What to produce:
Below are records. Transcribe exactly the lines from the one that contains "20: (767, 163, 0.80)" through the last line, leaving any pictures out.

··· Given information

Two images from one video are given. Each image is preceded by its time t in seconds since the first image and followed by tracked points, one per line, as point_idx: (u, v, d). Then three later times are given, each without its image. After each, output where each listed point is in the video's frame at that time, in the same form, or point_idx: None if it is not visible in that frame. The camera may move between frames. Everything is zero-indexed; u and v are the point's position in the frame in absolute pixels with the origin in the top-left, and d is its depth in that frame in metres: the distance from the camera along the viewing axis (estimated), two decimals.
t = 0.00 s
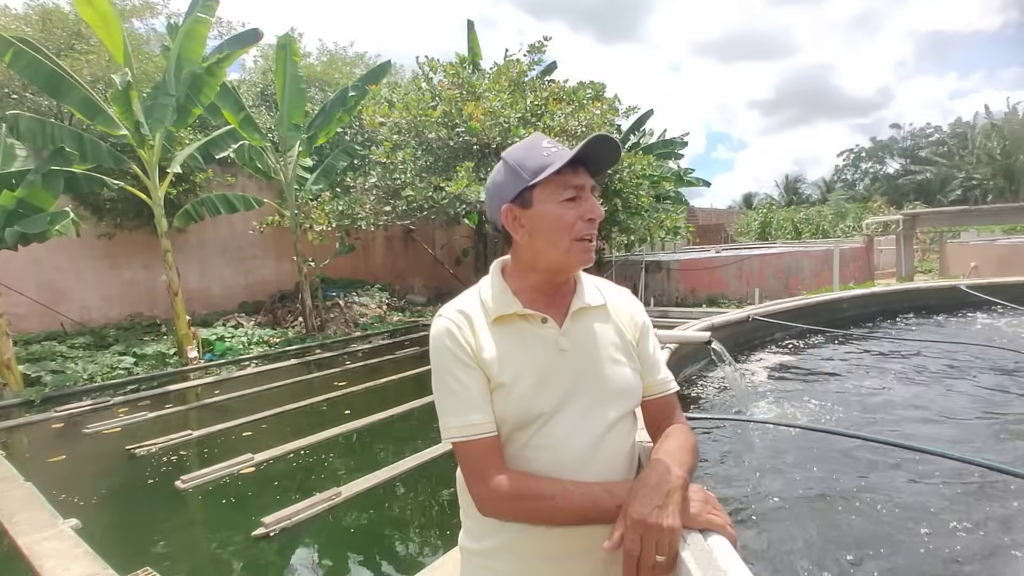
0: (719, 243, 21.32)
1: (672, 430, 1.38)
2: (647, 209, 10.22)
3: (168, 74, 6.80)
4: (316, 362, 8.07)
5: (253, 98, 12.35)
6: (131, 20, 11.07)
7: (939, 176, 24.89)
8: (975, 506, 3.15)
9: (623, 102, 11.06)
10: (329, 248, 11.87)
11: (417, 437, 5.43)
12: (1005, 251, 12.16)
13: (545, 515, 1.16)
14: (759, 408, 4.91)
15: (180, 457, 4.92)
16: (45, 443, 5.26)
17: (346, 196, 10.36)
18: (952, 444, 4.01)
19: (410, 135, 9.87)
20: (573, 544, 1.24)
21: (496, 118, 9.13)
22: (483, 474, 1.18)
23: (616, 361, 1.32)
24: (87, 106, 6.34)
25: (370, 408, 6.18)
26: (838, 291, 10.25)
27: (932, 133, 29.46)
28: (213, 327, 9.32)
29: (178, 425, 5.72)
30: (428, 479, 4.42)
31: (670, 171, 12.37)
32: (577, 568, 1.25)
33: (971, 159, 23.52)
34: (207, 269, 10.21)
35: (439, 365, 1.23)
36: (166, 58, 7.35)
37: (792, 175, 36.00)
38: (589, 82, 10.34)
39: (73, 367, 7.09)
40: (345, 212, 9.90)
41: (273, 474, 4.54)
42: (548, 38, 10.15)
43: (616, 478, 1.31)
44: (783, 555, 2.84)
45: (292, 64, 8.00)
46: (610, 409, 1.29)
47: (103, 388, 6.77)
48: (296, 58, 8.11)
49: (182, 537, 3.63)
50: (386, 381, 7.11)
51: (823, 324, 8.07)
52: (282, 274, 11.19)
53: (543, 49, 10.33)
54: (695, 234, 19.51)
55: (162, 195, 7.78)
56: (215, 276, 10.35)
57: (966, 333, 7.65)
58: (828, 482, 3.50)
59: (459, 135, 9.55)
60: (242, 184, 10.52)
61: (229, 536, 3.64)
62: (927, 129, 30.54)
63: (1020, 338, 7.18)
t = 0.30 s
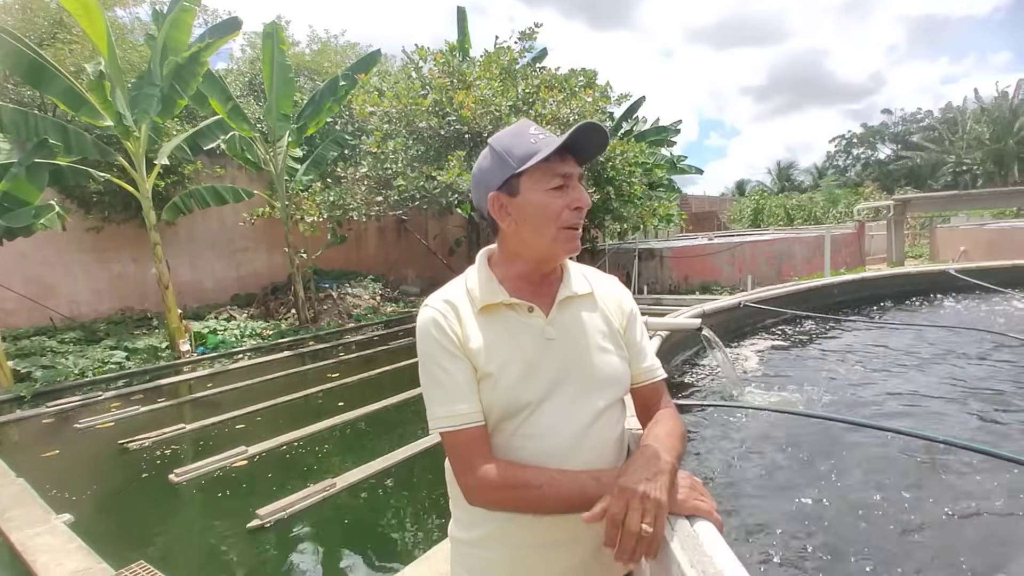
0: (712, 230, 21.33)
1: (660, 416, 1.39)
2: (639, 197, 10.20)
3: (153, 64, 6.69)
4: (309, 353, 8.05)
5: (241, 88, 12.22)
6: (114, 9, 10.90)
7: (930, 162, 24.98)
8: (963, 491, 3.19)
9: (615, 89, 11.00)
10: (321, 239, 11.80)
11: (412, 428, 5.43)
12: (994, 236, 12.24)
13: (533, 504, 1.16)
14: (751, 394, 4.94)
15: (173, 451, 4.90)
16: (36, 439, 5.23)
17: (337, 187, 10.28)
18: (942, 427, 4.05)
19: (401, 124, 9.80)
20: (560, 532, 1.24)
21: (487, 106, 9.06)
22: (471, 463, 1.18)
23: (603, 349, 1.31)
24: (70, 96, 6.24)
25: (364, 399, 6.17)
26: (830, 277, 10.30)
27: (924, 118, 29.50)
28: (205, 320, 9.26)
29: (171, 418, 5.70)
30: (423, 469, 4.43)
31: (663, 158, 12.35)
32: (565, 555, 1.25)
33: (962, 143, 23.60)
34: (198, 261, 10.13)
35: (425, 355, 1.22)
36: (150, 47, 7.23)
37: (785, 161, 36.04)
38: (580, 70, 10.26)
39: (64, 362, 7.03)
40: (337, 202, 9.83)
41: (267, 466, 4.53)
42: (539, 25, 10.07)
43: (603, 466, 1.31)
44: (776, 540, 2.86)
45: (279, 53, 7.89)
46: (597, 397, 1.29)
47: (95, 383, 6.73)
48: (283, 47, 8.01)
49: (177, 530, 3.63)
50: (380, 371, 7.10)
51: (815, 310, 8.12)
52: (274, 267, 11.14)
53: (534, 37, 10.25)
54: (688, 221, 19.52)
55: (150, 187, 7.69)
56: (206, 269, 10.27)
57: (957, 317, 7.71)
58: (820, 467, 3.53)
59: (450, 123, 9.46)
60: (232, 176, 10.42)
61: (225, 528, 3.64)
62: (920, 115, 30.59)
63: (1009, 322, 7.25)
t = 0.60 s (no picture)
0: (709, 225, 21.27)
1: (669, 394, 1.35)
2: (636, 191, 10.15)
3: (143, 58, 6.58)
4: (305, 350, 7.99)
5: (233, 83, 12.12)
6: (104, 3, 10.76)
7: (926, 155, 24.96)
8: (963, 486, 3.16)
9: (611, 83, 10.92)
10: (316, 235, 11.72)
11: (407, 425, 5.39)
12: (991, 229, 12.24)
13: (534, 503, 1.10)
14: (750, 389, 4.90)
15: (167, 450, 4.85)
16: (28, 439, 5.16)
17: (332, 182, 10.19)
18: (941, 421, 4.03)
19: (395, 119, 9.72)
20: (561, 529, 1.19)
21: (482, 101, 8.97)
22: (469, 461, 1.12)
23: (601, 344, 1.27)
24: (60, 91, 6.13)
25: (360, 396, 6.12)
26: (827, 271, 10.28)
27: (920, 111, 29.48)
28: (199, 317, 9.19)
29: (165, 417, 5.64)
30: (420, 466, 4.38)
31: (660, 153, 12.29)
32: (567, 554, 1.20)
33: (957, 137, 23.60)
34: (191, 259, 10.04)
35: (420, 354, 1.17)
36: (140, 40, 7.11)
37: (781, 155, 35.99)
38: (576, 64, 10.18)
39: (57, 361, 6.95)
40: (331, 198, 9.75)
41: (263, 465, 4.48)
42: (534, 19, 9.98)
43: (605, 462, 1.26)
44: (777, 537, 2.82)
45: (271, 47, 7.79)
46: (597, 392, 1.24)
47: (88, 382, 6.65)
48: (276, 41, 7.91)
49: (172, 530, 3.57)
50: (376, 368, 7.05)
51: (812, 304, 8.09)
52: (268, 264, 11.07)
53: (529, 30, 10.16)
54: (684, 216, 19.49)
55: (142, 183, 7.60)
56: (200, 267, 10.19)
57: (955, 310, 7.69)
58: (820, 463, 3.50)
59: (445, 118, 9.38)
60: (225, 172, 10.33)
61: (221, 527, 3.59)
62: (916, 108, 30.58)
63: (1006, 316, 7.24)
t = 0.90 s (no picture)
0: (709, 224, 21.25)
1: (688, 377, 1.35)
2: (636, 191, 10.14)
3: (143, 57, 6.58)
4: (305, 350, 7.99)
5: (233, 83, 12.11)
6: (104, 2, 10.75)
7: (926, 154, 24.94)
8: (961, 490, 3.18)
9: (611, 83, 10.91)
10: (316, 235, 11.72)
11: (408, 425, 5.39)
12: (991, 228, 12.24)
13: (539, 505, 1.10)
14: (751, 389, 4.90)
15: (168, 450, 4.85)
16: (29, 439, 5.16)
17: (332, 182, 10.17)
18: (940, 421, 4.04)
19: (396, 119, 9.71)
20: (565, 530, 1.19)
21: (482, 100, 8.96)
22: (475, 461, 1.12)
23: (607, 343, 1.27)
24: (60, 91, 6.12)
25: (361, 396, 6.12)
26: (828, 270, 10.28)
27: (920, 111, 29.46)
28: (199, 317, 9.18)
29: (167, 416, 5.65)
30: (421, 466, 4.38)
31: (660, 152, 12.28)
32: (572, 555, 1.20)
33: (957, 136, 23.59)
34: (191, 258, 10.03)
35: (426, 355, 1.17)
36: (140, 40, 7.10)
37: (781, 155, 35.98)
38: (576, 63, 10.17)
39: (57, 360, 6.95)
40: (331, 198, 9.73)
41: (265, 464, 4.48)
42: (534, 18, 9.97)
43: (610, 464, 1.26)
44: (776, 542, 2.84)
45: (272, 46, 7.77)
46: (603, 392, 1.24)
47: (88, 381, 6.65)
48: (276, 40, 7.90)
49: (173, 530, 3.57)
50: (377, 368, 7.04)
51: (813, 304, 8.09)
52: (268, 264, 11.07)
53: (529, 30, 10.15)
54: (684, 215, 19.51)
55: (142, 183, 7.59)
56: (200, 267, 10.18)
57: (955, 310, 7.69)
58: (819, 466, 3.51)
59: (445, 118, 9.36)
60: (225, 172, 10.33)
61: (222, 528, 3.59)
62: (916, 108, 30.59)
63: (1005, 315, 7.25)
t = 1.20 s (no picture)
0: (709, 224, 21.25)
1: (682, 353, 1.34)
2: (637, 191, 10.14)
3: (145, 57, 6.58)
4: (305, 350, 7.98)
5: (234, 82, 12.12)
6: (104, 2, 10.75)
7: (926, 155, 24.94)
8: (963, 493, 3.18)
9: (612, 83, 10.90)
10: (316, 235, 11.72)
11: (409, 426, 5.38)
12: (992, 229, 12.23)
13: (544, 505, 1.10)
14: (753, 391, 4.90)
15: (169, 449, 4.84)
16: (30, 438, 5.15)
17: (332, 182, 10.16)
18: (943, 423, 4.03)
19: (396, 119, 9.70)
20: (570, 530, 1.19)
21: (483, 100, 8.96)
22: (480, 459, 1.12)
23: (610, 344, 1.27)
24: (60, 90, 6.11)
25: (362, 396, 6.12)
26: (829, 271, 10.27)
27: (920, 112, 29.45)
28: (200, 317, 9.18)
29: (167, 416, 5.65)
30: (421, 467, 4.37)
31: (661, 152, 12.28)
32: (576, 554, 1.20)
33: (958, 138, 23.59)
34: (191, 258, 10.03)
35: (433, 353, 1.17)
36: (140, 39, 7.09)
37: (781, 155, 35.97)
38: (577, 63, 10.15)
39: (57, 360, 6.93)
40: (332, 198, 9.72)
41: (266, 464, 4.47)
42: (535, 18, 9.96)
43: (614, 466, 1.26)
44: (779, 545, 2.84)
45: (273, 46, 7.77)
46: (608, 393, 1.24)
47: (88, 381, 6.64)
48: (277, 40, 7.89)
49: (174, 530, 3.57)
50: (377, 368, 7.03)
51: (814, 305, 8.08)
52: (269, 263, 11.06)
53: (530, 30, 10.14)
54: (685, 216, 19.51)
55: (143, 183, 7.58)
56: (201, 266, 10.17)
57: (956, 311, 7.69)
58: (821, 469, 3.50)
59: (445, 118, 9.38)
60: (225, 171, 10.33)
61: (223, 528, 3.58)
62: (916, 109, 30.60)
63: (1007, 317, 7.24)
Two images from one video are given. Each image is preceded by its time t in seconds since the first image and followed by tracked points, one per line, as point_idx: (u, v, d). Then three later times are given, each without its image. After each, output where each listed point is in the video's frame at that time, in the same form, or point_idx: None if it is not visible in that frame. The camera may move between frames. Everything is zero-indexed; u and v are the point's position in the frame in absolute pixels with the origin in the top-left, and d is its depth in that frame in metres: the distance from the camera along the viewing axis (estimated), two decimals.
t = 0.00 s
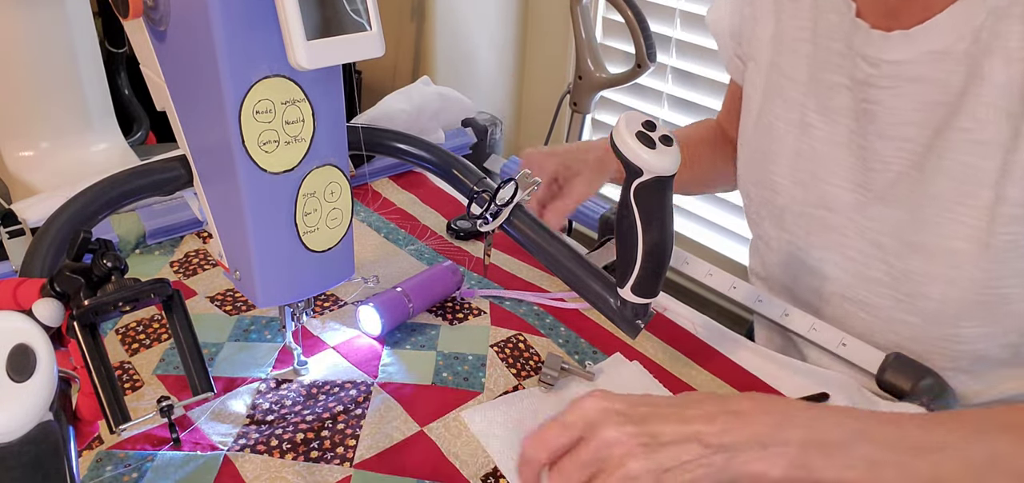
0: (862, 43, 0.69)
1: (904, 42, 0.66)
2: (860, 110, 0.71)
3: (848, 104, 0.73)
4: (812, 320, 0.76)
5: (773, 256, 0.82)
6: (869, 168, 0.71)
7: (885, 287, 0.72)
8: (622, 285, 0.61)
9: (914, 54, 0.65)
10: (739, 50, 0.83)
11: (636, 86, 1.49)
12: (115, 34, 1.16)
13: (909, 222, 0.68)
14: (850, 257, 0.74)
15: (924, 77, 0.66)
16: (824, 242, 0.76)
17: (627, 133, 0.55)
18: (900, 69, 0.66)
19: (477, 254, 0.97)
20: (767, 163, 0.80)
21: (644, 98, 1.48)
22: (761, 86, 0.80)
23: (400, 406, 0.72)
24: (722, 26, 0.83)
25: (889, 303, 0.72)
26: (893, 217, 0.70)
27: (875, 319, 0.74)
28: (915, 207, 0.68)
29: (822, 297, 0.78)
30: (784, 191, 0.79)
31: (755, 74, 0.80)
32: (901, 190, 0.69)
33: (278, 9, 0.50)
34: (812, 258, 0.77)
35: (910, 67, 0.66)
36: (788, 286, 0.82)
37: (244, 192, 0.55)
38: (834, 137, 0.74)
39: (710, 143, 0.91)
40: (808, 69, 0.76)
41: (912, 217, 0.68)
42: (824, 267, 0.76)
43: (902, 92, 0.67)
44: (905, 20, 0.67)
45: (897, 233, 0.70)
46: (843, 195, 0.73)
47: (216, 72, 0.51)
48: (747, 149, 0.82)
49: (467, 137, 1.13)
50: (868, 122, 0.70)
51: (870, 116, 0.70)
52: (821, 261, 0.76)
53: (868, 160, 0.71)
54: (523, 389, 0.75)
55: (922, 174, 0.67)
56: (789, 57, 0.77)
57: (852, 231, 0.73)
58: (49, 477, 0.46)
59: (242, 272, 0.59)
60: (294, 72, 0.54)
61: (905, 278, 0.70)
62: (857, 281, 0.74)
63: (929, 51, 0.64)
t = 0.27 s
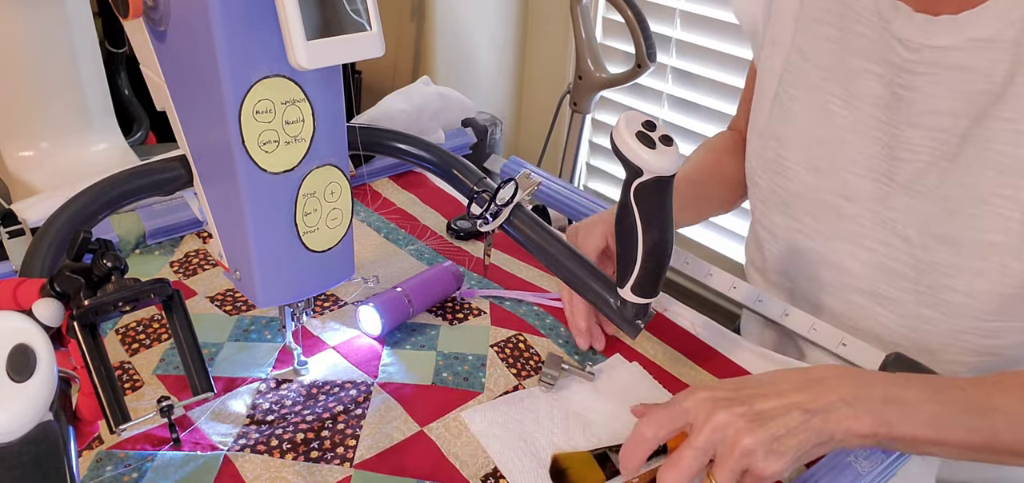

······

Solution to the problem:
20: (767, 163, 0.80)
21: (644, 98, 1.48)
22: (761, 86, 0.80)
23: (400, 406, 0.72)
24: (722, 26, 0.83)
25: (889, 303, 0.72)
26: (893, 217, 0.70)
27: (875, 319, 0.74)
28: (915, 207, 0.68)
29: (822, 297, 0.78)
30: (784, 191, 0.79)
31: (755, 74, 0.80)
32: (901, 190, 0.69)
33: (278, 9, 0.50)
34: (812, 258, 0.77)
35: (910, 67, 0.66)
36: (788, 286, 0.82)
37: (244, 192, 0.55)
38: (834, 137, 0.74)
39: (710, 143, 0.91)
40: (808, 69, 0.76)
41: (912, 217, 0.68)
42: (824, 267, 0.76)
43: (902, 92, 0.67)
44: (905, 20, 0.67)
45: (897, 233, 0.70)
46: (843, 195, 0.73)
47: (216, 72, 0.51)
48: (747, 149, 0.82)
49: (467, 137, 1.13)
50: (868, 122, 0.70)
51: (870, 116, 0.70)
52: (821, 261, 0.76)
53: (868, 160, 0.71)
54: (523, 389, 0.75)
55: (922, 174, 0.67)
56: (789, 57, 0.77)
57: (852, 231, 0.73)
58: (49, 477, 0.46)
59: (242, 272, 0.59)
60: (294, 72, 0.54)
61: (905, 278, 0.70)
62: (857, 281, 0.74)
63: (929, 51, 0.64)
t = 0.27 s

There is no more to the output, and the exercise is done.